The lesson here is that you can't simply take every suggestion and run with it or you're going to get yourself into one hell of a bind. And there are some suggestions that, simply put, aren't terribly good ideas to begin with.

And while we'd all like to do work which a large audience responded positively to, that can't always be the case. For every fan pleased as punch that Brian Michael Bendis is writing a million books, there are others out there bellyaching about it. There will always be vocal trolls out there spreading their negative opinions about absolutely everything. Badmouthing every creative change in every book, crapping on every announcement, mocking every book, pooh-poohing every story line, ridiculing every movie based on rumor and a two-minute trailer and shouting down anybody that attempts to do something positive.

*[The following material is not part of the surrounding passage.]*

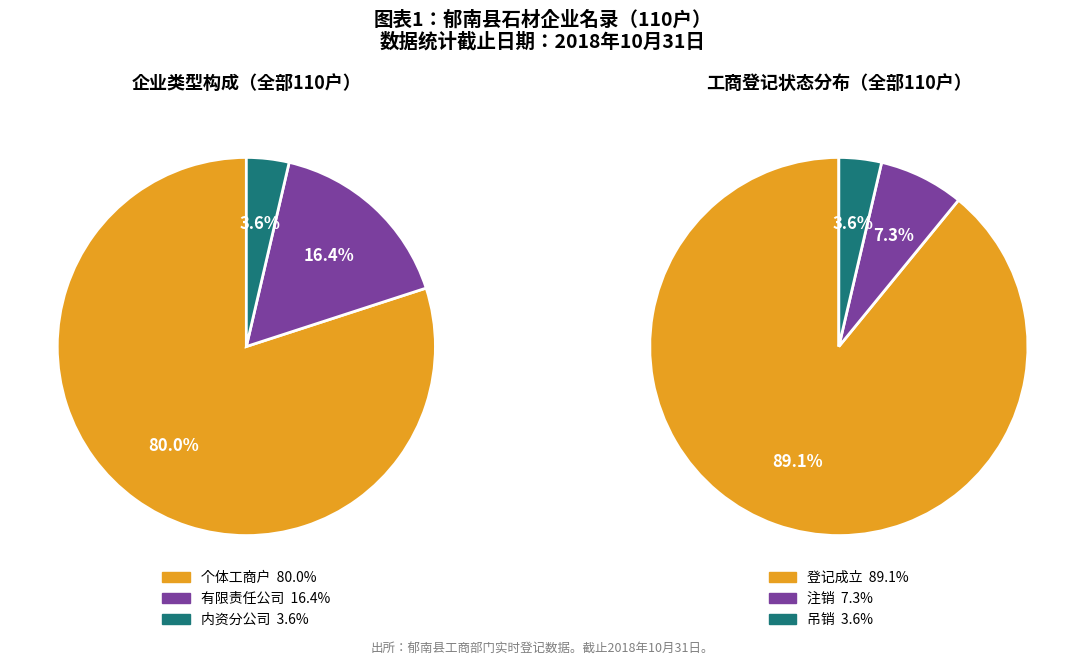

True or false: 有限责任公司 accounts for 25% of the total.

False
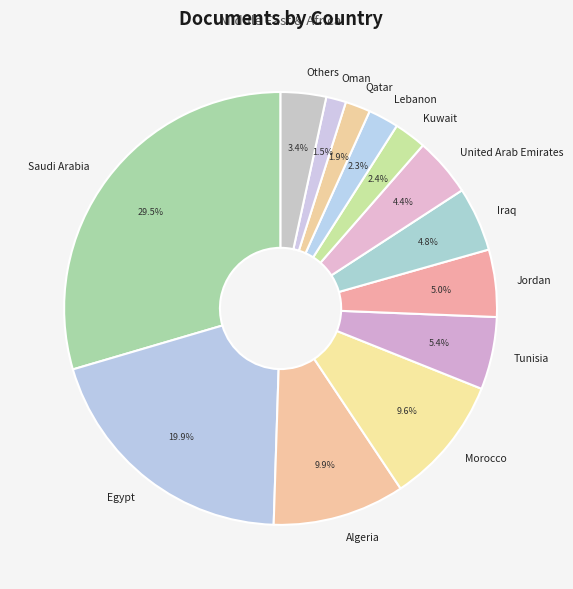

Does Morocco represent more than half of the total?

No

These trolls that seldom leave the comfort of their parents' basement don't represent the buying public. They seldom purchase anything, but exist instead to rain on others' parades while contributing nothing of any worth or value. Often these vocal nitwits are perceived as being the audience to those not paying attention and that's a real mistake. You see, there's no pleasing these counterfeit fans because they aren't fans in the first place. At best, they're voyeurs, getting their rocks off reading comics that they downloaded off the Internet for free, but as often they simply don't read anything other than press releases and posts from their fellow trolls, bickering about the state of the industry. You can't please these folks because they don't buy comics regardless of what you do to appease them. So these guys demand the return of a favorite writer to a favorite book and praise the editors when it happens - that that doesn't mean they'll actually purchase these books when the time comes. We've seen the triumphant return of writer after writer on book after book and time after time the triumph ends in tragedy as those books rot on the shelves. These guys don't follow through. (Which is not to say that every person that posts on a website is a non-reader, mind you, but often those that post the most, buy the least).

Is there a solution?

Well, maybe.

But it's going to take some work on the part of you, the faithful readers who actually plunk down your nickels to purchase these pulse-pounding periodicals on a regular basis. You need to let your voices be heard. And I know, I know - you have a job and a life - you don't have the kind of free time that a basement-dwelling, freeloading troll has, but if you want the kind of comics you want, it's important that you speak up and lend your voice to the chorus of real fans out there willing to share your opinions and let us all know what you'd really like to see and read.

Right now, the only voice of yours we can hear is that of your wallet and that voice has been made clear enough but, like I said, it speaks in the broadest sense. It tells only part of the story. It's time you take back the Internet - spread the word of books you love and shout down the trolls that don't purchase anything but speak the loudest. Got a favorite book? Tell people about it! Go from message board to message board and let people know. Be intelligent and articulate and get the word out that comics are great and can be great. Comics are worth reading and it's up to all of us to spread the word!

You are the real editors! We exist to feed your hunger. We want to produce the kinds of comics that you want to read, but you need to tell us what those comics are! Your silence isn't helping! We want you to be engrossed and involved and entertained and enthralled. We want you to be coming back for more month after month. We want to make more good comics. We want to be able to continue to make a living doing the work we love to do.

There are good books coming out and plenty of good ones in the works. There are tons of cool new stuff and tons of cool old stuff getting collected into trade paperbacks. It's the best of the old and new! It's a great time to be a comic book reader! But it could be even better if we all let our voices be heard and let those calling the shots know who's really calling the shots and what we'd really like to be reading.

But that's just one fan's opinion. I'm willing to concede that I could be wrong.